Ex-prefeito Salvador Rodrigues vai a júri

Imperatriz - O ex-prefeito de Imperatriz Salvador Rodrigues de Almeida, acusado de envolvimento no assassinato do prefeito Renato Cortez Moreira, fato ocorrido em outubro de 1993, será o primeiro réu incluído na pauta de julgamentos do 2º Mutirão do Tribunal do Júri Popular, definida pela juíza da 5ª Vara Criminal da Comarca de Imperatriz, Samira Barros Heluy. Os trabalhos serão realizados de 30 de novembro a 4 de dezembro.

Salvador Rodrigues de Almeida foi apontado como um dos mandantes do assassinato de Renato Cortez Moreira. O crime foi praticado por um pistoleiro por volta das 6h do dia 6 de outubro de 1993, no Mercado Municipal Bom Jesus, a poucos metros de sua casa. Várias pessoas foram presas pelo crime, dentre elas o então vice-prefeito Salvador Rodrigues, que, com a morte do prefeito, assumiu o cargo.

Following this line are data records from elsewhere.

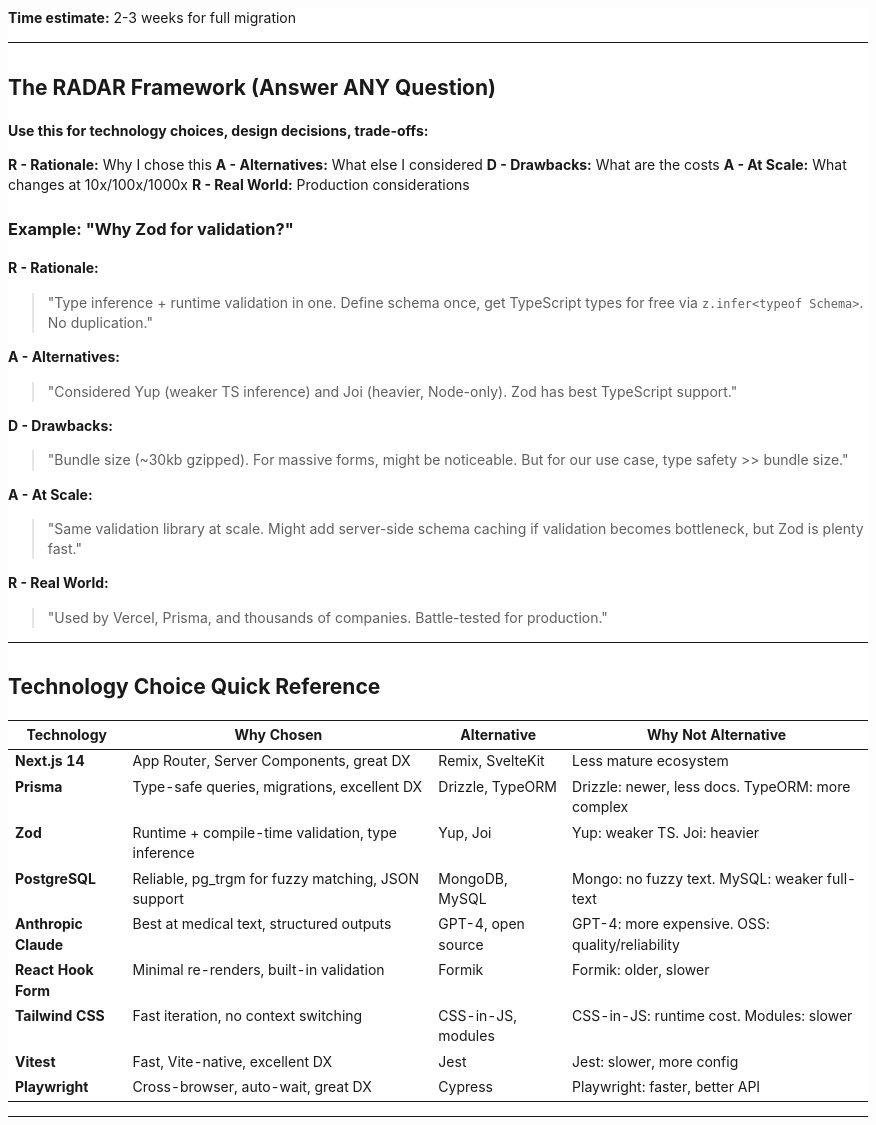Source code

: **Time estimate:** 2-3 weeks for full migration

---

## The RADAR Framework (Answer ANY Question)

**Use this for technology choices, design decisions, trade-offs:**

**R - Rationale:** Why I chose this
**A - Alternatives:** What else I considered
**D - Drawbacks:** What are the costs
**A - At Scale:** What changes at 10x/100x/1000x
**R - Real World:** Production considerations

### Example: "Why Zod for validation?"

**R - Rationale:**
> "Type inference + runtime validation in one. Define schema once, get TypeScript types for free via `z.infer<typeof Schema>`. No duplication."

**A - Alternatives:**
> "Considered Yup (weaker TS inference) and Joi (heavier, Node-only). Zod has best TypeScript support."

**D - Drawbacks:**
> "Bundle size (~30kb gzipped). For massive forms, might be noticeable. But for our use case, type safety >> bundle size."

**A - At Scale:**
> "Same validation library at scale. Might add server-side schema caching if validation becomes bottleneck, but Zod is plenty fast."

**R - Real World:**
> "Used by Vercel, Prisma, and thousands of companies. Battle-tested for production."

---

## Technology Choice Quick Reference

| Technology | Why Chosen | Alternative | Why Not Alternative |
|------------|-----------|-------------|---------------------|
| **Next.js 14** | App Router, Server Components, great DX | Remix, SvelteKit | Less mature ecosystem |
| **Prisma** | Type-safe queries, migrations, excellent DX | Drizzle, TypeORM | Drizzle: newer, less docs. TypeORM: more complex |
| **Zod** | Runtime + compile-time validation, type inference | Yup, Joi | Yup: weaker TS. Joi: heavier |
| **PostgreSQL** | Reliable, pg_trgm for fuzzy matching, JSON support | MongoDB, MySQL | Mongo: no fuzzy text. MySQL: weaker full-text |
| **Anthropic Claude** | Best at medical text, structured outputs | GPT-4, open source | GPT-4: more expensive. OSS: quality/reliability |
| **React Hook Form** | Minimal re-renders, built-in validation | Formik | Formik: older, slower |
| **Tailwind CSS** | Fast iteration, no context switching | CSS-in-JS, modules | CSS-in-JS: runtime cost. Modules: slower |
| **Vitest** | Fast, Vite-native, excellent DX | Jest | Jest: slower, more config |
| **Playwright** | Cross-browser, auto-wait, great DX | Cypress | Playwright: faster, better API |

---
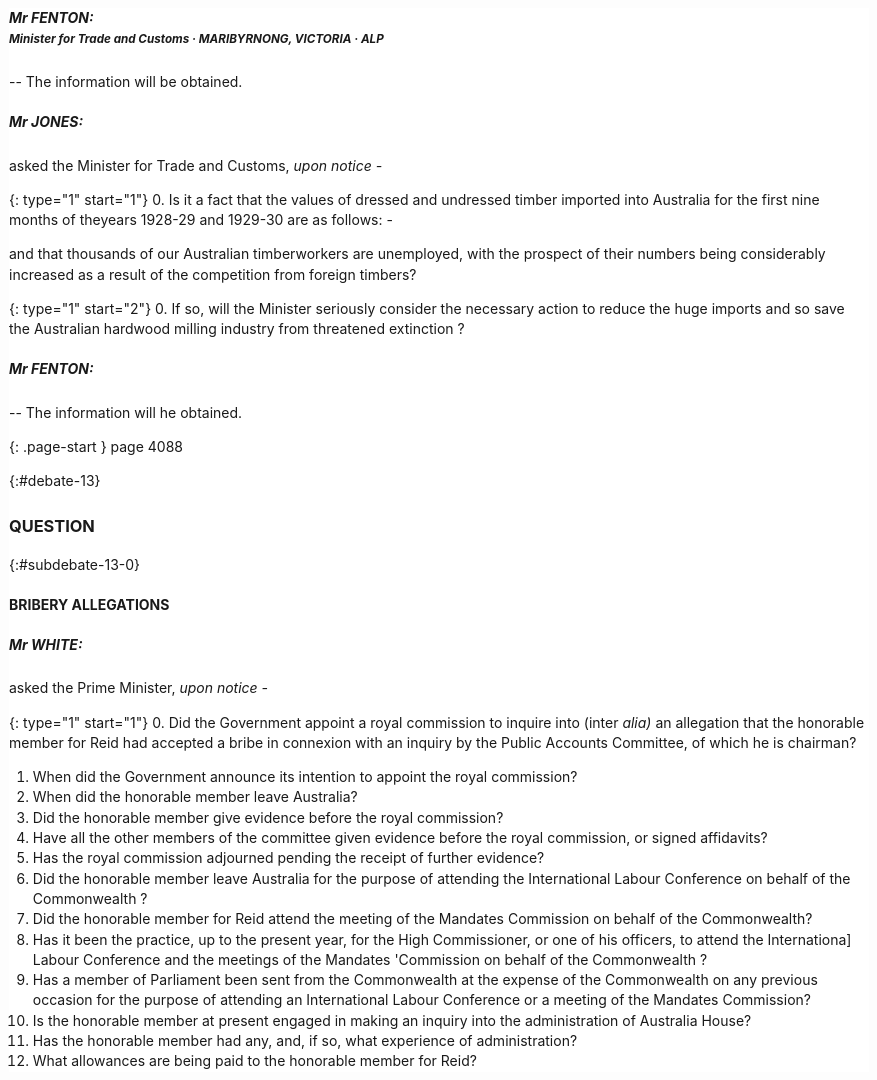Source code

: ##### Mr FENTON:<br><small class="text-muted">Minister for Trade and Customs &middot; MARIBYRNONG, VICTORIA &middot; ALP</small>

-- The information will be obtained. 

##### Mr JONES:

asked the Minister for Trade and Customs,  *upon notice -* 

{: type="1" start="1"}
0. Is  it  a fact that the values of  dressed  and undressed timber imported into Australia  for  the first nine months of theyears 1928-29  and  1929-30  are  as follows: - 


<graphic href="125331193007112_17_1.jpg"></graphic>


and that thousands of our Australian timberworkers are unemployed, with the prospect of their numbers being considerably increased as a result of the competition from foreign timbers? 

{: type="1" start="2"}
0. If so, will the Minister seriously consider the necessary action to reduce the huge imports and so save the Australian hardwood milling industry from threatened extinction ? 

##### Mr FENTON:

-- The information will he obtained. 

{: .page-start }
page 4088

{:#debate-13}
### QUESTION

{:#subdebate-13-0}
#### BRIBERY ALLEGATIONS

##### Mr WHITE:

asked the Prime Minister,  *upon notice -* 

{: type="1" start="1"}
0. Did the Government appoint a royal commission to inquire into (inter  *alia)*  an allegation that the honorable member for Reid had accepted a bribe in connexion with an inquiry by the Public Accounts Committee, of which he is chairman? 
1. When did the Government announce its intention to appoint the royal commission? 
2. When did the honorable member leave Australia? 
3. Did the honorable member give evidence before the royal commission? 
4. Have all the other members of the committee given evidence before the royal commission, or signed affidavits? 
5. Has the royal commission adjourned pending the receipt of further evidence? 
6. Did the honorable member leave Australia for the purpose of attending the International Labour Conference on behalf of the Commonwealth ? 
7. Did the honorable member for Reid attend the meeting of the Mandates Commission on behalf of the Commonwealth? 
8. Has it been the practice, up to the present year, for the High Commissioner, or one of his officers, to attend the Internationa] Labour Conference and the meetings of the Mandates 'Commission on behalf of the Commonwealth ? 
9. Has a member of Parliament been sent from the Commonwealth at the expense of the Commonwealth on any previous occasion for the purpose of attending an International Labour Conference or a meeting of the Mandates Commission? 
10. Is the honorable member at present engaged in making an inquiry into the administration of Australia House? 
11. Has the honorable member had any, and, if so, what experience of administration? 
12. What allowances are being paid to the honorable member for Reid?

O acusado responde ao processo 126/1993, pela incidência penal tipificada no artigo 121, parágrafo 2º, combinado com o artigo 29, do Código Penal Brasileiro. A sessão de julgamento de Salvador Rodrigues, que responde pela acusação em liberdade, acontecerá no auditório da Universidade Federal do Maranhão (UFMA), localizada na Rua Urbano Santos, no centro da cidade.

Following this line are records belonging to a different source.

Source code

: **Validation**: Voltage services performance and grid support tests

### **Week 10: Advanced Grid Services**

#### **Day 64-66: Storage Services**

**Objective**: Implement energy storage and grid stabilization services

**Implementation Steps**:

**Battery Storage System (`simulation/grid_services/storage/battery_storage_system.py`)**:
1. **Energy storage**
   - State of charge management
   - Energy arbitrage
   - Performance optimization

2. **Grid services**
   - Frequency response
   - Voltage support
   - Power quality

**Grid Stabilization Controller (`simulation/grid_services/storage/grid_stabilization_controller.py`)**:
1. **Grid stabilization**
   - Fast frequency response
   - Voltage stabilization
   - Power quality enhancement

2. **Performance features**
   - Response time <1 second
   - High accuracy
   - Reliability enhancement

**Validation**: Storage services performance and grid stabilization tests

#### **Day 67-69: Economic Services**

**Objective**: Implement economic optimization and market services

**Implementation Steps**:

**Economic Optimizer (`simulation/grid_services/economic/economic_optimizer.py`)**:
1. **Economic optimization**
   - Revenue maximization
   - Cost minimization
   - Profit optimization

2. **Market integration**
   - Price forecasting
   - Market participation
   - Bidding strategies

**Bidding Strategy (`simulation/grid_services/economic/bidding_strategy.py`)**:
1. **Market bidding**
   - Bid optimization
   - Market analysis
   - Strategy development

Estão incluídos na pauta do 2º Mutirão 34 processos, e haverá, também, reuniões do Tribunal do Júri nos municípios de Davinópolis, São Pedro d’Água Branca e Governador Edison Lobão.

Sexta etapa - A juíza Samira Barros Heluy definiu, também, a pauta da 6ª Reunião Ordinária do Tribunal do Júri Popular de Imperatriz relativa a 2009. Os julgamentos, em número de seis, começam dia 10 de novembro e se estenderão até o dia 20. Entre os réus desta pauta, está Charles Rosal de Oliveira, acusado de envolvimento no assassinato do próprio filho, Kevin Fernandes Rosal Sousa.

Esse foi um dos crimes de grande repercussão em Imperatriz, que teve, também, o envolvimento da namorada de Charles Rosal, que foi a autora do crime, degolando a criança. Charles Rosal já foi julgado em outra oportunidade, quando foi condenado a 16 anos, mas obteve o direito de aguardar o recurso em liberdade.

Os seus advogados recorreram e conseguiram a anulação do julgamento. Quanto à autora do crime, já foi julgada e cumpre pena em regime semi-aberto.

Um comentário:

imperatriz Maranhão do sul disse...

A justiça de Deus nonca falha, e a dos homens as vezes tarda mais uma hora ela é cumprida e o reú vai pra tráz das grades.